Поглядел Стимар вниз, вправо и влево, с той угловой межи и увидел, что вятичи облепили весь Лучинов кремник, будто муравьи большого жука, уже выперли скопом ворота, там и сям перебралсь и через тын и теперь шарили по всем клетям и закоулкам. От звона их бубенцов, навешанных пуговицами, ожерельями и даже оберегами на рукоятях мечей и древках рогатин, так и закладывало уши.
— Тебя ищут, княжич, — похвалился Брога.
— Порыщут и найдут, — усмехнулся крепко очнувшийся третий Туров сын. — Тогда только потрясут вежу, и оба покатимся им в руки, как спелые яблочки.
— Не покатимся, а закатимся, и не в их руки, а в темные кусты. А яблоню нашу с тобой, княжич, сами обтрясти успеем, — заговорил загадками слобожанин.
— Никак у тебя чудо-скатерть за поясом? — не поверил княжич Туров. — Сверху вниз до глухого леса расстелишь?
— Скатерть не скатерть, а — саму радимическую вежу до лесу и расстелю, — пуще похвалился Брога.
Княжич так и выпучил глаза на невиданного богатыря, которого недруги по кустам и клетям уже не раз прятали.
— Потом пожалеешь, княжич, что сразу не поверил, — еще и пророчествовать нарядился Брога. — Показывал мне старший брат, как можно вежу повалить. А его самого отец учил. А отца — дед. А деда…
— И много вы, слободские, веж поленицами навалили? — перебил цепочку слободской родовы Стимар.
— От прапрапрадеда — еще ни одной, — не отведя глаз, честно признался Брога. — А пращур, многие видали, управился. Когда готы подожгли в ту пору наш кремник, тогда дед последнюю целую межу на них обрушил и целую сотню разом, как мух, подавил.
— Не слыхал я о таком крепком слове, — уже не насмехаясь, а удивляясь, признался побратиму и княжич.
— Не словом валят вежи, а разумением и своими руками, — просветил его Брога. — Видал, княжич, как ветер может повалить в густом лесу и самое крепкое дерево? Полвека оно стояло и не поддавалось никакой буре-грозе — и вдруг дунул ему ветер в самую вершину, будто в затылок обухом ударил, — и дунул-то даже не в полную свою силу. А древо — и пошло-двинулось прямиком да на бок. Хрустнуло от корня и повалилось. Только землю выворотило, подняло ее корнями столько, сколько сил напоследок осталось. Отчего так бывает?
— Такая мудрость до меня не дошла, — ответил княжич. — Видать, только вы, слободские, ее от всех и таите, раз сами ни веж, ни кремников на своей земле не держите.
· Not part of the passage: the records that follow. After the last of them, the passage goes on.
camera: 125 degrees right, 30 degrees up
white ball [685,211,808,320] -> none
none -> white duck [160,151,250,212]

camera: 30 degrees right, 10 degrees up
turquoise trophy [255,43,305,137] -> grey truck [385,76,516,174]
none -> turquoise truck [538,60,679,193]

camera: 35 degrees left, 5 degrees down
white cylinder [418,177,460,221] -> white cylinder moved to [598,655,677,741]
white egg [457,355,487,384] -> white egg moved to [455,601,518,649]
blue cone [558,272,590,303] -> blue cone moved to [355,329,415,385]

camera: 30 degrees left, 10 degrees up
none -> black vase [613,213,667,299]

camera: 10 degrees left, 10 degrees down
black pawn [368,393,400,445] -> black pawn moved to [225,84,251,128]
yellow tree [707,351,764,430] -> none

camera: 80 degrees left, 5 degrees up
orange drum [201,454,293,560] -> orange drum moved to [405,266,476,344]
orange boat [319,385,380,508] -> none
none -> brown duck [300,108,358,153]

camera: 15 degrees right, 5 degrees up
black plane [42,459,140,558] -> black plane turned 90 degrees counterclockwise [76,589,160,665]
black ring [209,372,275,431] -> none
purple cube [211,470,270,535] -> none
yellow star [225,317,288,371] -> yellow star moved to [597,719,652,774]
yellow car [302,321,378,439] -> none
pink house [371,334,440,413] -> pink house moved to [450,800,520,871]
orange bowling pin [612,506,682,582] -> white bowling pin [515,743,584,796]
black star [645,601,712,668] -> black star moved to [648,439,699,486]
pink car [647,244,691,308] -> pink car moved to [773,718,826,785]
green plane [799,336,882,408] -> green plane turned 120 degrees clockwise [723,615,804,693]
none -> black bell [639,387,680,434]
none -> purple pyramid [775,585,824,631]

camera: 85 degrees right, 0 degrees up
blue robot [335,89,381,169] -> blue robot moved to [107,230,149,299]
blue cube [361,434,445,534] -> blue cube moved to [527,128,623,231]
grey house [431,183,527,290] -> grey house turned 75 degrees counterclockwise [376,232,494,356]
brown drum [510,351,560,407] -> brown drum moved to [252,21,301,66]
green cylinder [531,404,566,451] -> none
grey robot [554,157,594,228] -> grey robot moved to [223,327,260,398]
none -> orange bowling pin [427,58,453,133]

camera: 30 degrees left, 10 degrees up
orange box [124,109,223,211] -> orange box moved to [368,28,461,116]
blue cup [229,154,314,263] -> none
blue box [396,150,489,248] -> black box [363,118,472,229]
Знали бы вашу мудрость в иных родах и племенах малые — все бы кремники без веж остались.
— Верно, так и случилось бы, княжич, — кивнул Брога. — Вот оно как в лесу бывает, а не в кремниках: подбирается ветер к древу, испытует его, ощупывает долго, ищет у него становую жилу. Меч в ножнах висит — всегда видно какой стороной. А древо — тоже вроде ножен, только эти ножны круглые и твердые, и меч-хребтину в тех твердых ножнах долго надо прощупывать. Лишь только ветер уразумеет, как заправлена в древе становая жила, так дело остается за малым — силы да веления Стрибожьего ему дождаться. А с вежой и того проще — она пустая внутри, как дерево не живое, а гнилое.
— Выходит, и нам Перунова веления дожидаться? — все еще не доверял слободскому слову Туров княжич.
— Нам и дожидаться не надо. Своей силы — немерено, — смело хватил давно уж набравшийся храбрости слобожанин. — Ты стой здесь, княжич и дожидайся не Перунова грома, а моего крика. Как я отыщу в веже становую жилу, так покажу тебе, откуда-куда дышать бегом. Будешь, как крона древесная, помогать ветру валить ствол. А заодно — примеряйся, как с вежи прыгнуть, когда она стелиться начнет. Не ровен час — расшибешься, как яйцо птичье, коли прямо на землю ступишь с такой вышины. Примеряйся к кустям и веткам, чтобы словно на мягкий стожок пришлось.
Так изумился слободскому искусству княжич, что больше ничем не перечил побратиму.
Брога шустрой белой пробежал по ступеням вниз и у самой подошвы вежи стал ощупывать ее стены, ища, как учил брат, становую жилу. Обошел он изнутри весь сруб трижды, потому что опыта никакого еще не имел. Да и радимичи с вятичами ненароком мешали Броге. Пришлось ему, скрепя сердце, еще не то двоих, не то троих, ткнуть между ног мечом, а потом и добить по хребту, чтоб не мучились и своих отомстить не звали.